I will add that I will not take the current COVID vaccines. I myself have some moral concerns as well as concerns involving efficacy and long term side effects. However, I also cannot see at present how the decision making process of the Church in ’05, ’08, ’17, nor recently is in conflict with the approach used in the pst to address medical or other practices that have origins in evil acts but which are passed down to society in the form of benefits which individuals may receive without taking part in the original evil act.

This is truly terrifying…we must recognize that fetal cells have been and are being used in the development of many different products. It is naïve or purposefully duplicitous to pretend that we have isolated a specific and limited case of their use and can thus avoid it easily. The list of products is growing, not shortening and now includes many products beyond just vaccines. Brace yourself. I have to every time I think about this. It is estimated that in China alone, 9-13 MILLION abortions are committed each year. By my estimation {using some rough data acquired from a Michigan report} that amounts to something like 1344 TONS of dead baby body material per year. Does anyone believe the Chinese do not simply treat these bodies, this material as a mere commodity? Does anyone believe they are not doing this right now? Folks, from the work of Daleiden and O’Keefe, we KNOW that this precious material is being treated as a commodity in the USA today. And THAT means that MANY products {as we already know} are made using such material in research, development, refinement and improvement. Those putting forth the current argument “No concatenation at all” must then also address this issue not in just a philosophical way, but in DETAIL. To apply the argument with integrity, the Church would have to literally establish a vast network and even likely a dicastery devoted to rooting out every product and future product that may be developed using these methods in order to condemn its use. I see no moral option available NOT to do so if we are to accept the “no concatenation at all” argument which is the certain rendering of the “Principle of Integral Good” as some are applying it in critique of the positions taken by the Church since 2005 on vaccines. I cannot conceive of how this would play out in fact.

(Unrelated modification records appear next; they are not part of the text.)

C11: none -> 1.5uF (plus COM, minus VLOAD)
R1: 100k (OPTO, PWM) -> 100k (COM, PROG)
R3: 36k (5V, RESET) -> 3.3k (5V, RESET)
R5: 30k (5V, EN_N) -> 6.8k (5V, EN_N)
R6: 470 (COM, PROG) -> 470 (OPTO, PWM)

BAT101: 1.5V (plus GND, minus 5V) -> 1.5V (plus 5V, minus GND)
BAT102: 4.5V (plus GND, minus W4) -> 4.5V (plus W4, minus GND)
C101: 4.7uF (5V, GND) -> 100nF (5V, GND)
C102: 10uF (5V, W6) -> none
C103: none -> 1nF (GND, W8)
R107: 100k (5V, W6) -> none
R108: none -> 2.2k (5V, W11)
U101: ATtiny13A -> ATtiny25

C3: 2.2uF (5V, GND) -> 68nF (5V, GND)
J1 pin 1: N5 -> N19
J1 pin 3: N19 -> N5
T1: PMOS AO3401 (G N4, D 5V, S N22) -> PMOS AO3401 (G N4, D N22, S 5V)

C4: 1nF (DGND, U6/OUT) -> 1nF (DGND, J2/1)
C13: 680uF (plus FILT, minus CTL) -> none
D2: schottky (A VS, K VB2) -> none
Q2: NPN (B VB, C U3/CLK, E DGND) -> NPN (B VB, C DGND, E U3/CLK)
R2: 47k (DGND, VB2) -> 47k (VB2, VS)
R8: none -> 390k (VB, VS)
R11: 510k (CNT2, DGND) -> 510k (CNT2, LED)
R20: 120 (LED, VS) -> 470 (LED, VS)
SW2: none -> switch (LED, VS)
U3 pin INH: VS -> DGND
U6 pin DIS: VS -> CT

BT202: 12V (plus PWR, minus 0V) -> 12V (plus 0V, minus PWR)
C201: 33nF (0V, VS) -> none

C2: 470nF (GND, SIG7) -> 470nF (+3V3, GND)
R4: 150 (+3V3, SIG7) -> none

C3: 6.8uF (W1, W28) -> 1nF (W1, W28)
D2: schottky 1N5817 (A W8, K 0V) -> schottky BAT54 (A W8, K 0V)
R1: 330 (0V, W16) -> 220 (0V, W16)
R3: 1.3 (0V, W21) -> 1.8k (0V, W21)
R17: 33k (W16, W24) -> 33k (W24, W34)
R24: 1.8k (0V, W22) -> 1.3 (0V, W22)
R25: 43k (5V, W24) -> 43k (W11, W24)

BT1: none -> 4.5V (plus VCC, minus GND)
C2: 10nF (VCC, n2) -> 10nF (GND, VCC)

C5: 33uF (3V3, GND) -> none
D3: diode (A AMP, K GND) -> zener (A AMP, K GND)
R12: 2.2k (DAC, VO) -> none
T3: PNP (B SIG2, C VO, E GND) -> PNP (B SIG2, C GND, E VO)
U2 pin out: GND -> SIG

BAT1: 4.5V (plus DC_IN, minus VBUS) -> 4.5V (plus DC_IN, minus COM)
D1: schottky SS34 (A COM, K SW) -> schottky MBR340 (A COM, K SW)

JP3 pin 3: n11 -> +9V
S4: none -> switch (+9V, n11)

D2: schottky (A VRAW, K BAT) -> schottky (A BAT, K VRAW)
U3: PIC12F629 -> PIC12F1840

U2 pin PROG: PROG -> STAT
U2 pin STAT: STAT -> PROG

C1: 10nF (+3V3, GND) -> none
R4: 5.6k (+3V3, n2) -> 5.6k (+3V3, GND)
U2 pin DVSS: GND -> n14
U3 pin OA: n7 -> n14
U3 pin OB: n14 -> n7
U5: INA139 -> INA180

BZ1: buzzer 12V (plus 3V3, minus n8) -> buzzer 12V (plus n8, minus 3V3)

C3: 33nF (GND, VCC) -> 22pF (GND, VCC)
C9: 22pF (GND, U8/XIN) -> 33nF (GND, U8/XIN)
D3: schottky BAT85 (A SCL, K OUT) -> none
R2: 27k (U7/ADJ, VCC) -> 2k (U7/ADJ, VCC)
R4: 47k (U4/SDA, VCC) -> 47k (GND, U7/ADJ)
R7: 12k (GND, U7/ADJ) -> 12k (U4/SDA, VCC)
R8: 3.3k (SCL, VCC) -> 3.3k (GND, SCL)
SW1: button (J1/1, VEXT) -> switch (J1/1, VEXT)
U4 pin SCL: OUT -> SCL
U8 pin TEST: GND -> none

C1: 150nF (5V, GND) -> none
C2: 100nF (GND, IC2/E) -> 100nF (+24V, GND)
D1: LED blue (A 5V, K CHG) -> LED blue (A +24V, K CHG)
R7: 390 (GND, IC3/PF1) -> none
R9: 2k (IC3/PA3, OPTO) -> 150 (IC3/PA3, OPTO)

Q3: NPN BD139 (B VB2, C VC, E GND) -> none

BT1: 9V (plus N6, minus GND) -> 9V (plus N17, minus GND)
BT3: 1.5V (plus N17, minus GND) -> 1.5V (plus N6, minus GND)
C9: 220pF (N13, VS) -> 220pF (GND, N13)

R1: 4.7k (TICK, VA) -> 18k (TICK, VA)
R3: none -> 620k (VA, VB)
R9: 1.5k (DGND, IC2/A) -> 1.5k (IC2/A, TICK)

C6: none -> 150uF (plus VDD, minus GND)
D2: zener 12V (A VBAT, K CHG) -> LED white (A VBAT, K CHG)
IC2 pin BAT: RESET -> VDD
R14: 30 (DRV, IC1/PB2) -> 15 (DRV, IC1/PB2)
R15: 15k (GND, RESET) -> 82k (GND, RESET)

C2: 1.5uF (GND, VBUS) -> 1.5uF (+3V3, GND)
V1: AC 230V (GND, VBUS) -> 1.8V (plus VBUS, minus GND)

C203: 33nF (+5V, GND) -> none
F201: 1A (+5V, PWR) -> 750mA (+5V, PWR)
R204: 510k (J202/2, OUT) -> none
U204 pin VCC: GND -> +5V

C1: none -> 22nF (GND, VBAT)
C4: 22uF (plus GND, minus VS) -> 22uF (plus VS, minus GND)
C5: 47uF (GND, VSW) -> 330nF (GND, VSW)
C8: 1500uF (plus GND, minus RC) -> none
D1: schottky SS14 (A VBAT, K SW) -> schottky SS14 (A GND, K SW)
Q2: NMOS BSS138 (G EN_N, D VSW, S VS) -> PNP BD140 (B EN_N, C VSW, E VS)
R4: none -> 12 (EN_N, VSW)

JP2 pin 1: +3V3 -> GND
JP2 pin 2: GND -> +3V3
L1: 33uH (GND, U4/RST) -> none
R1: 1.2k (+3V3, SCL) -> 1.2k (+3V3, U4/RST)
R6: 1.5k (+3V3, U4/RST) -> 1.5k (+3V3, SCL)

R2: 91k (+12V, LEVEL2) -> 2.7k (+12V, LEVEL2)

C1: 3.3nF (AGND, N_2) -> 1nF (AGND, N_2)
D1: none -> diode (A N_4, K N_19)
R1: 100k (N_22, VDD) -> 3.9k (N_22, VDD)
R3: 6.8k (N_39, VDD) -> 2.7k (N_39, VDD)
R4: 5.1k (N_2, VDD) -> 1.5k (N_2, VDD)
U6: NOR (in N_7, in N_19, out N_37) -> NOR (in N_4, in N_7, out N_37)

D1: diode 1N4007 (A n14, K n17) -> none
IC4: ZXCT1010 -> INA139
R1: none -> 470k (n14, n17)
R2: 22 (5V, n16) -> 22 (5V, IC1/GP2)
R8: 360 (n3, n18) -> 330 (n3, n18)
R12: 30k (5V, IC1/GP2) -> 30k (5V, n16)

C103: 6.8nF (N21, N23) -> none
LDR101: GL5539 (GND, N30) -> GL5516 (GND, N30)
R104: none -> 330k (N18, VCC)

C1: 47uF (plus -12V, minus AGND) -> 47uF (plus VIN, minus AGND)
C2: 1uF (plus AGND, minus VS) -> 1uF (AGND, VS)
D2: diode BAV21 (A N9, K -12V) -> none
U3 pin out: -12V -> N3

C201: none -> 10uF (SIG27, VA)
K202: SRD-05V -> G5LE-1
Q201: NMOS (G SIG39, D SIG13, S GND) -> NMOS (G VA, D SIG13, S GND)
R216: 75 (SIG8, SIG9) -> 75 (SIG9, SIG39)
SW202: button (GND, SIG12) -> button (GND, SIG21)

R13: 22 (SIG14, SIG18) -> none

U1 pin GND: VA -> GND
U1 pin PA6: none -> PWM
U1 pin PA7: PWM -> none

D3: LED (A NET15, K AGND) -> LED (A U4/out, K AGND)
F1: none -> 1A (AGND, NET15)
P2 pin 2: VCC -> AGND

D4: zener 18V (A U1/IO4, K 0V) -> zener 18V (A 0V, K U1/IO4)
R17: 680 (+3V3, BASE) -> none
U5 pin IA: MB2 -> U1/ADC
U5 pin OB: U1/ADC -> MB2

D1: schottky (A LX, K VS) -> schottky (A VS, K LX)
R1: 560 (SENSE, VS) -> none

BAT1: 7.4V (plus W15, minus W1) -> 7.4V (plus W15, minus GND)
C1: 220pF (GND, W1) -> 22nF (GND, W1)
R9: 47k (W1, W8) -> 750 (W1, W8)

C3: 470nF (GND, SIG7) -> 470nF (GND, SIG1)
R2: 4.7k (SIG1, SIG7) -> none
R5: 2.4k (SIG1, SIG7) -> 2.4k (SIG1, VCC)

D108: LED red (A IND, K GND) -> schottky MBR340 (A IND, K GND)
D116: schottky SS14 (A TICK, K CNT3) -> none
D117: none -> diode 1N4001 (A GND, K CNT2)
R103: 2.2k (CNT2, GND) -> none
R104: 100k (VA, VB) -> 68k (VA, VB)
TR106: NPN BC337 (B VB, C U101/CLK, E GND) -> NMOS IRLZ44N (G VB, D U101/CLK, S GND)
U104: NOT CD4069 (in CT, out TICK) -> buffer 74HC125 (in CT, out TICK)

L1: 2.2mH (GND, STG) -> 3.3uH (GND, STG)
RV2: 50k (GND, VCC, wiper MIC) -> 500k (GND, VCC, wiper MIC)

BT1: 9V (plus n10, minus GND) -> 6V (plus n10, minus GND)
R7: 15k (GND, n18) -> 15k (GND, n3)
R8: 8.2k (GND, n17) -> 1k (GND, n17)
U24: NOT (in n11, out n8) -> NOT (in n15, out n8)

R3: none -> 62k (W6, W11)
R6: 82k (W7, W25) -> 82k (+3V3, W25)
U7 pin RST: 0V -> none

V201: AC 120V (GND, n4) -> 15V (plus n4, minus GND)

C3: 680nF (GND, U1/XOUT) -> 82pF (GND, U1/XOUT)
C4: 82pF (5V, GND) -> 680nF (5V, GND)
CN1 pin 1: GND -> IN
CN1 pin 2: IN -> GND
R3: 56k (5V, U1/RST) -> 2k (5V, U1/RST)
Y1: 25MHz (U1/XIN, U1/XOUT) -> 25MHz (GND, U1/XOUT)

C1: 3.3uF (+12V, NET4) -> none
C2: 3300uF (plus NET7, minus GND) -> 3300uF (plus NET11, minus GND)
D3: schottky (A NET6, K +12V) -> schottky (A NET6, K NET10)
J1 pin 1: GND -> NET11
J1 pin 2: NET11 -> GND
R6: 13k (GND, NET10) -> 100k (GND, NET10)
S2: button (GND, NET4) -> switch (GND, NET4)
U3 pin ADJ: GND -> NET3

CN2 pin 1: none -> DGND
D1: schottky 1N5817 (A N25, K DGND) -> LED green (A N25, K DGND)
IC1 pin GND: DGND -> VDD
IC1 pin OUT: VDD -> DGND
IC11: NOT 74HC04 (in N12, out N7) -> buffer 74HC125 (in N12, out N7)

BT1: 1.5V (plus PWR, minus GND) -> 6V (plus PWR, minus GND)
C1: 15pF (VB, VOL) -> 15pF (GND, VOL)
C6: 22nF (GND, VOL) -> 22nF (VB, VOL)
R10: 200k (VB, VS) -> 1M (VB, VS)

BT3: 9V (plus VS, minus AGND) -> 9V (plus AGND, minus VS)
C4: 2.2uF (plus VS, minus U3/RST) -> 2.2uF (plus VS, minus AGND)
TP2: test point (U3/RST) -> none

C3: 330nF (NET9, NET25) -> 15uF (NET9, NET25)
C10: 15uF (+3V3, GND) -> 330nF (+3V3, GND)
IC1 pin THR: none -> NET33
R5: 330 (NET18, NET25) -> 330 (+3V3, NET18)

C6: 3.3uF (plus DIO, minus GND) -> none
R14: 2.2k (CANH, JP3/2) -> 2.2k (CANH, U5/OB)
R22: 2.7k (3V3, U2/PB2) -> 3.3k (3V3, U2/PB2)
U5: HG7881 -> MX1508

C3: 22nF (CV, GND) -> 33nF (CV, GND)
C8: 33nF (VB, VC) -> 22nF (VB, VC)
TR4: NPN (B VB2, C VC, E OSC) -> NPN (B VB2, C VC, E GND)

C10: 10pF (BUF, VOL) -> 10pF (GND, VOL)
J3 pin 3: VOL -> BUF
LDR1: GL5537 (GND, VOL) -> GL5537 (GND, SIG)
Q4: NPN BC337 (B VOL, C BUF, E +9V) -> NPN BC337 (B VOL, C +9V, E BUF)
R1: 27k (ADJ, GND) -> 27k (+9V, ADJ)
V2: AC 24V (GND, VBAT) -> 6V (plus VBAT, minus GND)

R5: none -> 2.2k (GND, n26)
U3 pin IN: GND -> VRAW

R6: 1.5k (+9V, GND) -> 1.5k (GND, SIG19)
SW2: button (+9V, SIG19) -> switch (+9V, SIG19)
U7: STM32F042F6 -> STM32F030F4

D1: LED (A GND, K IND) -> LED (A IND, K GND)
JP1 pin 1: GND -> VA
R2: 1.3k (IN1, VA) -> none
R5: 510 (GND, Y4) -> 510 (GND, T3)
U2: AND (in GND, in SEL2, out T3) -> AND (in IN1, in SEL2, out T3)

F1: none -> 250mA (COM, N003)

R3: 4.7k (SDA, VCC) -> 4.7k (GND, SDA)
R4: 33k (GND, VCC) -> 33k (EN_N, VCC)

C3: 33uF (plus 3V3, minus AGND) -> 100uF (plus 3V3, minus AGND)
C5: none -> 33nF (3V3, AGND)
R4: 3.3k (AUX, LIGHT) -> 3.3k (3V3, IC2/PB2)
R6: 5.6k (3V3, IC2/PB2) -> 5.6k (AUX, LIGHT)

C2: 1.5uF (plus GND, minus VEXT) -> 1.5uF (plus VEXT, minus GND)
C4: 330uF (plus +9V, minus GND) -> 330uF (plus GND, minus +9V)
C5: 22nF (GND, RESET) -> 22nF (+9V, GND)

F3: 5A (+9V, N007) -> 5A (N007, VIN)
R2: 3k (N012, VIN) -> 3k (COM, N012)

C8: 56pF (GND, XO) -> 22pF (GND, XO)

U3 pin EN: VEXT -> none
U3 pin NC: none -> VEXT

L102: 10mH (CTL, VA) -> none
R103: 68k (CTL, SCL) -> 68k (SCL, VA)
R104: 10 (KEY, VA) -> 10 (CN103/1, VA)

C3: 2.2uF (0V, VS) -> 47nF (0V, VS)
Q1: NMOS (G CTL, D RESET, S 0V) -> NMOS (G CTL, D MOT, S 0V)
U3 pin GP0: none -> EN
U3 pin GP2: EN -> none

Finally, I’ll end with this. My wife and I have at great personal cost been involved in prolife work. This began when we were Protestants. What we have seen in poll and in practice is that Catholics could do a lot more to reach out to women struggling with the decision to abort. Right now, in a region known for its Traditional and Conservative Catholic population, my wife volunteers at a crisis pregnancy center {they do so much more!} where she is among 5 Catholics, the other 30 or so being Protestant. Up till just a couple years ago this was the only organization of its type in the region.

Do not let the hideous evil of abortion bury you with a sense of futility. Lives are being saved. Women are coming to the knowledge of the value of human life. Men are being confronted with the duty to support and act in ways commensurate with the value of human life. I encourage everyone to know the facts, but not to let the facts crush them. And if you are of a mind and possess the skill set, feel free to influence the Church to take another look at the issues involving fetal cell use. One thing I have also found in my study is that the Church has responded to increased knowledge and facts influencing moral decision making.

Struggle in every way you can to uphold the teachings of the Church and the name of Jesus Christ. Pray. Fast. Get involved in prolife work if you are not already.